## Source document
■ ■ ■ ■ ■ ■ ■
Answers a query without any privacy guarantees, returning a Spark DataFrame.

Note that query evaluation behavior depends on options (see NoPrivacySession.Options for more information).

The type of privacy_budget must match the type your NoPrivacySession was initialized with (i.e., you cannot evaluate a query using RhoZCDPBudget if this NoPrivacySession was initialized with a PureDPBudget, and vice versa). And, even though it does not provide any privacy guarantees, NoPrivacySession keeps tracks its privacy budget just like a Session. In particular, this method “spends” the specified privacy_budget.

Example

>>> sess.private_sources
['my_private_data']
>>> sess.get_column_types("my_private_data") 
{'A': ColumnType.VARCHAR, 'B': ColumnType.INTEGER, 'X': ColumnType.INTEGER}
>>> sess.remaining_privacy_budget
PureDPBudget(epsilon=1)
>>> # Evaluate Queries
>>> filter_query = QueryBuilder("my_private_data").filter("A > 0")
>>> count_query = filter_query.groupby(KeySet.from_dict({"X": [0, 1]})).count()
>>> count_answer = sess.evaluate(
...     query_expr=count_query,
...     privacy_budget=PureDPBudget(0.5),
... )
■ ■ ■ ■ ■ ■ ■
Records from a collection:
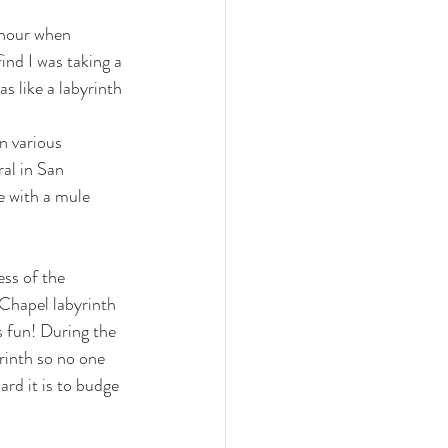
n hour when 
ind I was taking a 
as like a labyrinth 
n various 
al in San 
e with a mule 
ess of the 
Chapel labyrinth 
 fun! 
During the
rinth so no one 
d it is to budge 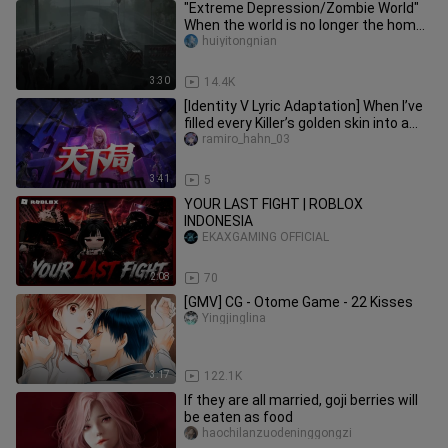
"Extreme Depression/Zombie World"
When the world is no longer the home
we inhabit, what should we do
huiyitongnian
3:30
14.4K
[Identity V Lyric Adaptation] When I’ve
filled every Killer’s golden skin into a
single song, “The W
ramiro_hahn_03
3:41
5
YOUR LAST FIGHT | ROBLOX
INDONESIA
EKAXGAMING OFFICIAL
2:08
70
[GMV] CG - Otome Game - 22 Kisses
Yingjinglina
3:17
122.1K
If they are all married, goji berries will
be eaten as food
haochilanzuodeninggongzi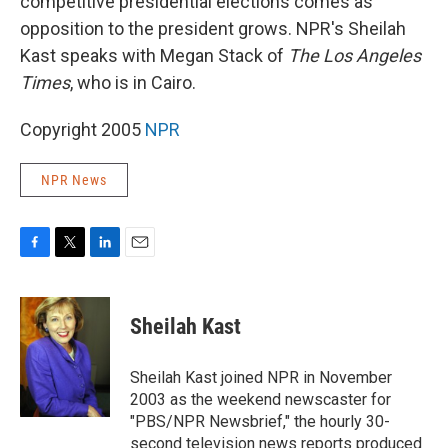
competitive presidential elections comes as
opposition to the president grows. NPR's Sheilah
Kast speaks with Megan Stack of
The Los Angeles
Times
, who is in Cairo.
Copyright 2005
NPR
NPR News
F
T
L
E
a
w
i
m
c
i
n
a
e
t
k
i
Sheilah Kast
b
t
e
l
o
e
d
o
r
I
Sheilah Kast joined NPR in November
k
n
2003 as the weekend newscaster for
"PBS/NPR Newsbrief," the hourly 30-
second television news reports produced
■ ■ ■ ■ ■ ■ ■
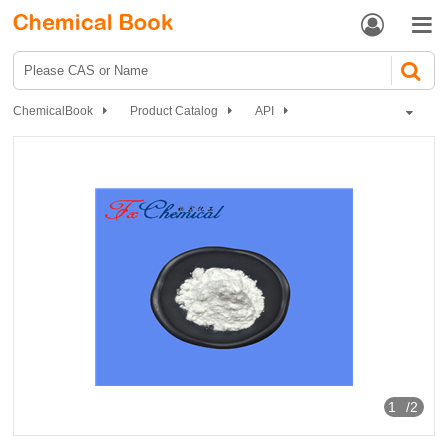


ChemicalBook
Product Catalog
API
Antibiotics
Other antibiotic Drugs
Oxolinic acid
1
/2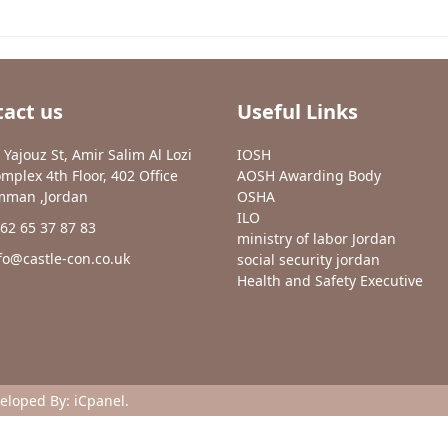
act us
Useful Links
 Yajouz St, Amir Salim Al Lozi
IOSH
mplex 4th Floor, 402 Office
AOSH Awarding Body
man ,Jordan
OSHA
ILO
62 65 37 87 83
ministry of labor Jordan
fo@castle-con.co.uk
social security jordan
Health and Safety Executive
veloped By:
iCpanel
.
■ ■ ■ ■ ■ ■ ■
## Requirement 1
Translate this sentence from the NoPrivacySession documentation into Spanish: "Note that query evaluation behavior depends on options (see NoPrivacySession.Options for more information)."
## Requirement 2
From the NoPrivacySession documentation, set down word for word the part that opens with "Answers a query" and closes with "PureDPBudget(epsilon=1)".

## Your response 1
Tenga en cuenta que el comportamiento de la evaluación de consultas depende de las opciones (consulte NoPrivacySession.Options para obtener más información).

## Your response 2
Answers a query without any privacy guarantees, returning a Spark DataFrame.

Note that query evaluation behavior depends on options (see NoPrivacySession.Options for more information).

The type of privacy_budget must match the type your NoPrivacySession was initialized with (i.e., you cannot evaluate a query using RhoZCDPBudget if this NoPrivacySession was initialized with a PureDPBudget, and vice versa). And, even though it does not provide any privacy guarantees, NoPrivacySession keeps tracks its privacy budget just like a Session. In particular, this method “spends” the specified privacy_budget.

Example

>>> sess.private_sources
['my_private_data']
>>> sess.get_column_types("my_private_data") 
{'A': ColumnType.VARCHAR, 'B': ColumnType.INTEGER, 'X': ColumnType.INTEGER}
>>> sess.remaining_privacy_budget
PureDPBudget(epsilon=1)